*** EXTRACT TO READ ***

- Born: 18 October 1895 Paris, France
- Died: 27 January 1920 (aged 24)
- Allegiance: France
- Branch: Aviation
- Rank: Caporal
- Unit: Escadrille C56 Escadrille C46 Escadrille Spa97
- Awards: Médaille militaire, Croix de Guerre

= Louis Honore Martin =

French flying ace

Caporal Louis Honore Martin was a French World War I flying ace credited with six aerial victories.

==Early life==

Louis Honore Martin was born in Paris, supposedly on 18 October 1895. He was the son of a customs agent. As he was too young for military service when the First World War began, he fibbed about his age, changing his birth year from 1896 to 1895.

==Military service==

Martin entered military service in the latter part of 1915, qualifying as a first mechanic on 11 August. Transferred out of Escadrille C56, he went to serve as a machine gunner in Escadrille C46 of the French Armée de l'Air beginning 18 July 1916. Martin joined a Caudron aircrew whose other members were Jean Loste and Pierre Barbou. Martin scored six aerial victories, starting 27 July 1916 and ending 26 January 1917. On 27 November 1917, he was ordered to pilot's training.

Martin overcame lingering health problems to qualify as a pilot on 12 April 1918. A promotion to Caporal accompanied this achievement. He would be posted to Escadrille Spa97 on 22 October 1918. He went back on medical care ten days later, apparently ending the war in hospital.

==Postwar==

Louis Honore Martin died on 27 January 1920 of his chronic health problems.

==Awards and decorations==

- Médaille militaire
"Machine-gunner of exceptional skill and courage. He has had multiple aerial combats during the course of which he succeeded in downing four enemy planes. In the last one, on 1 November 1916, he descended to within 150 meters of the ground to down a German plane in flames, in its own territory; having had one motor damaged, he had to recross the lines at low altitude, returning with his plane riddled by bullets." Médaille militaire citation, 24 November 1916

- Croix de guerre with five palmes and an etoile.

*** DATA EXTRACT ***

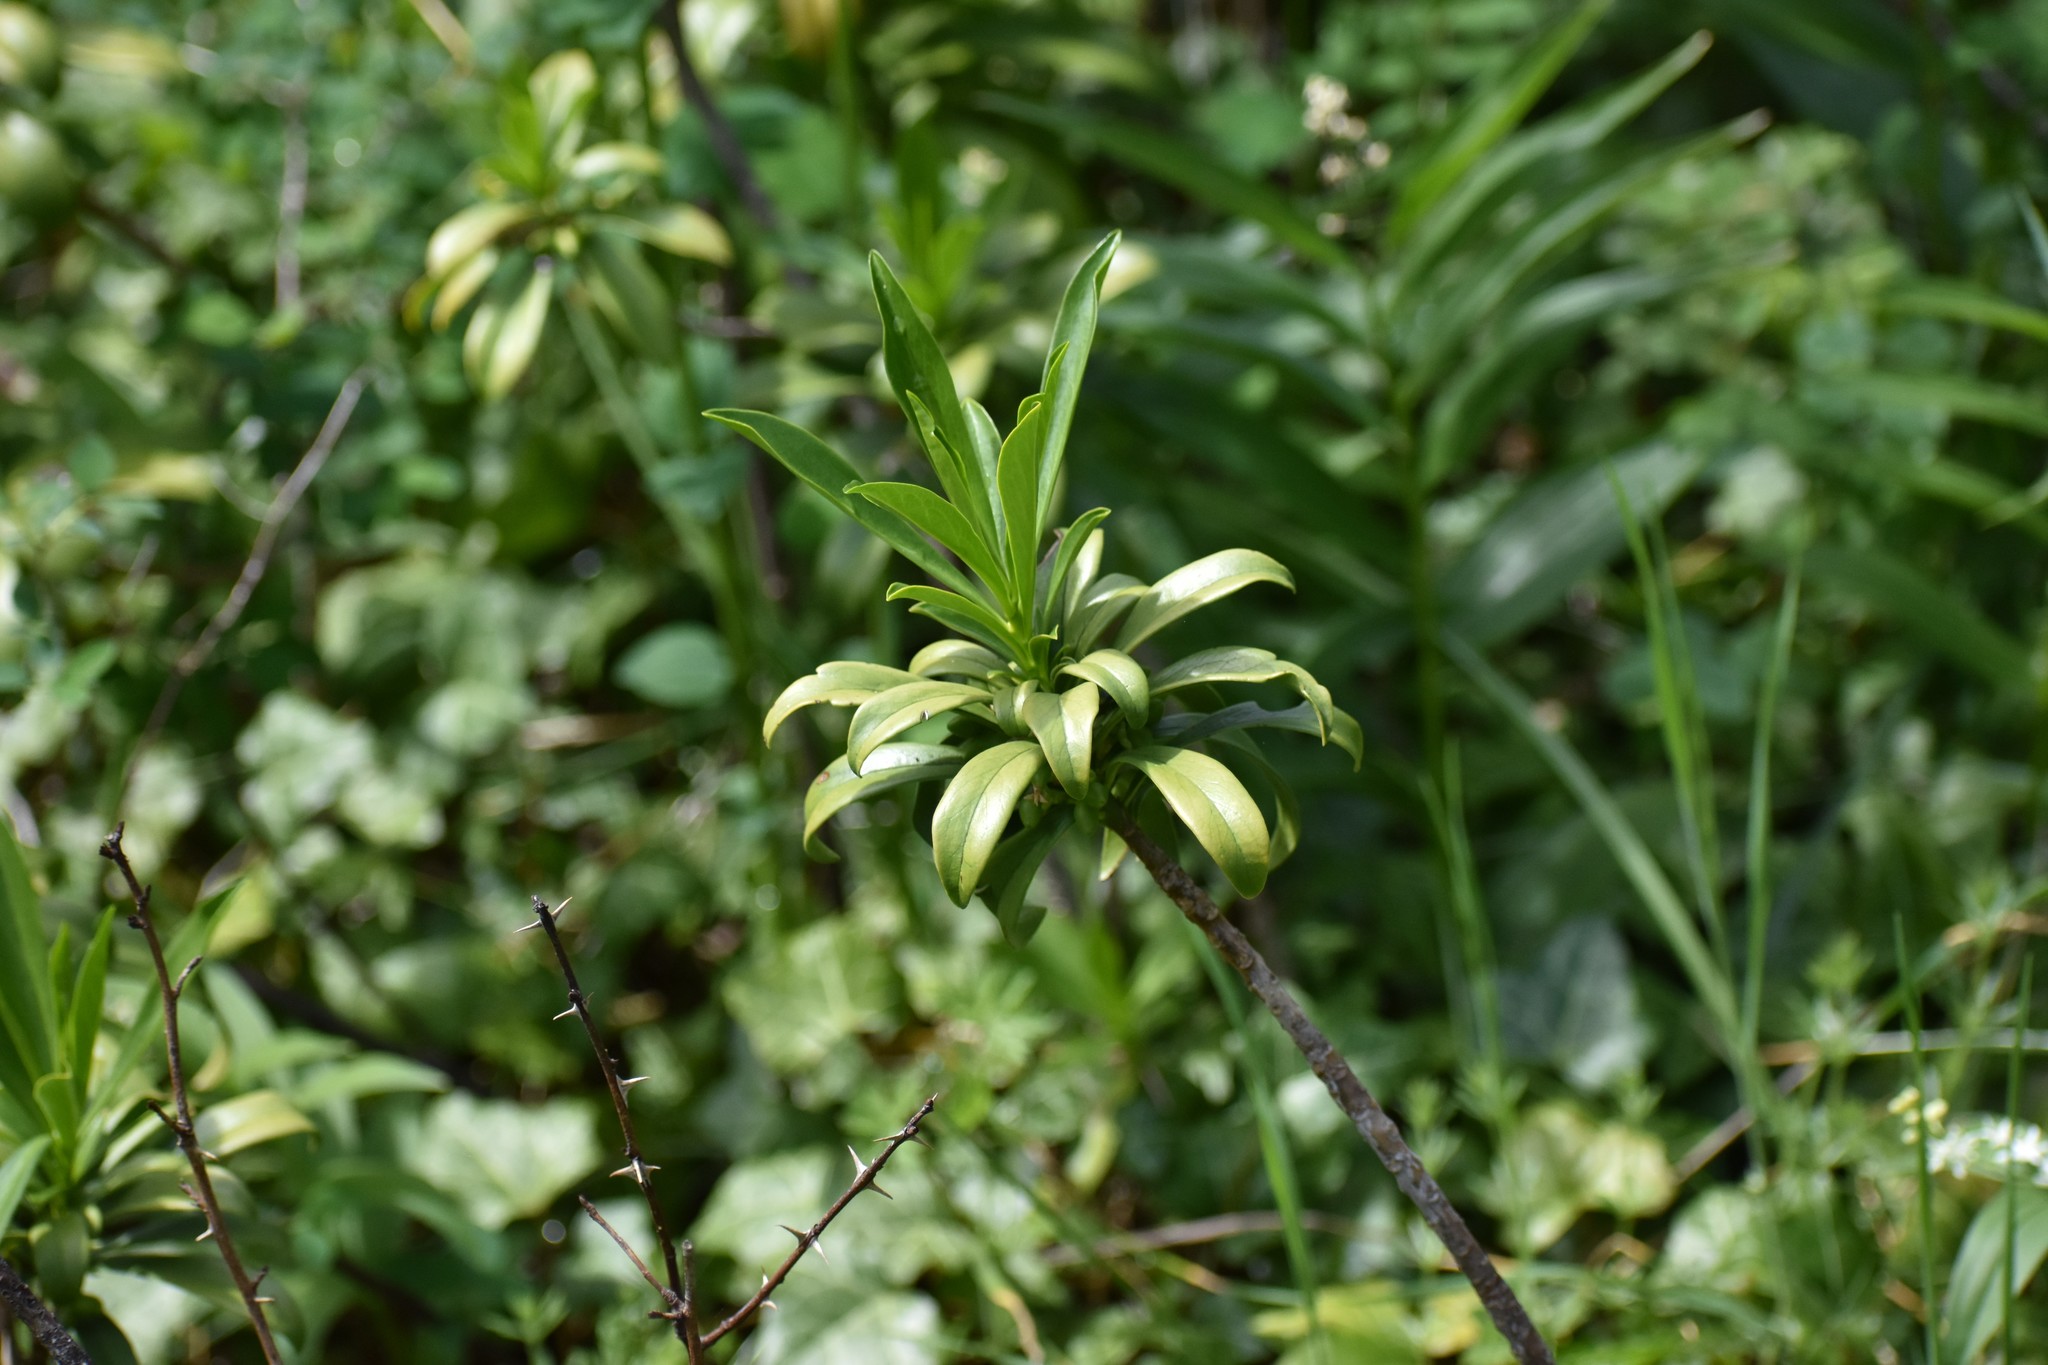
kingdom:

***

• [EXERCISE]:
Reproduce the full biography of Louis Honore Martin word for word. Rely on the text by itself and nothing else.

• [TASK RESPONSE]:
- Born: 18 October 1895 Paris, France
- Died: 27 January 1920 (aged 24)
- Allegiance: France
- Branch: Aviation
- Rank: Caporal
- Unit: Escadrille C56 Escadrille C46 Escadrille Spa97
- Awards: Médaille militaire, Croix de Guerre

= Louis Honore Martin =

French flying ace

Caporal Louis Honore Martin was a French World War I flying ace credited with six aerial victories.

==Early life==

Louis Honore Martin was born in Paris, supposedly on 18 October 1895. He was the son of a customs agent. As he was too young for military service when the First World War began, he fibbed about his age, changing his birth year from 1896 to 1895.

==Military service==

Martin entered military service in the latter part of 1915, qualifying as a first mechanic on 11 August. Transferred out of Escadrille C56, he went to serve as a machine gunner in Escadrille C46 of the French Armée de l'Air beginning 18 July 1916. Martin joined a Caudron aircrew whose other members were Jean Loste and Pierre Barbou. Martin scored six aerial victories, starting 27 July 1916 and ending 26 January 1917. On 27 November 1917, he was ordered to pilot's training.

Martin overcame lingering health problems to qualify as a pilot on 12 April 1918. A promotion to Caporal accompanied this achievement. He would be posted to Escadrille Spa97 on 22 October 1918. He went back on medical care ten days later, apparently ending the war in hospital.

==Postwar==

Louis Honore Martin died on 27 January 1920 of his chronic health problems.

==Awards and decorations==

- Médaille militaire
"Machine-gunner of exceptional skill and courage. He has had multiple aerial combats during the course of which he succeeded in downing four enemy planes. In the last one, on 1 November 1916, he descended to within 150 meters of the ground to down a German plane in flames, in its own territory; having had one motor damaged, he had to recross the lines at low altitude, returning with his plane riddled by bullets." Médaille militaire citation, 24 November 1916

- Croix de guerre with five palmes and an etoile.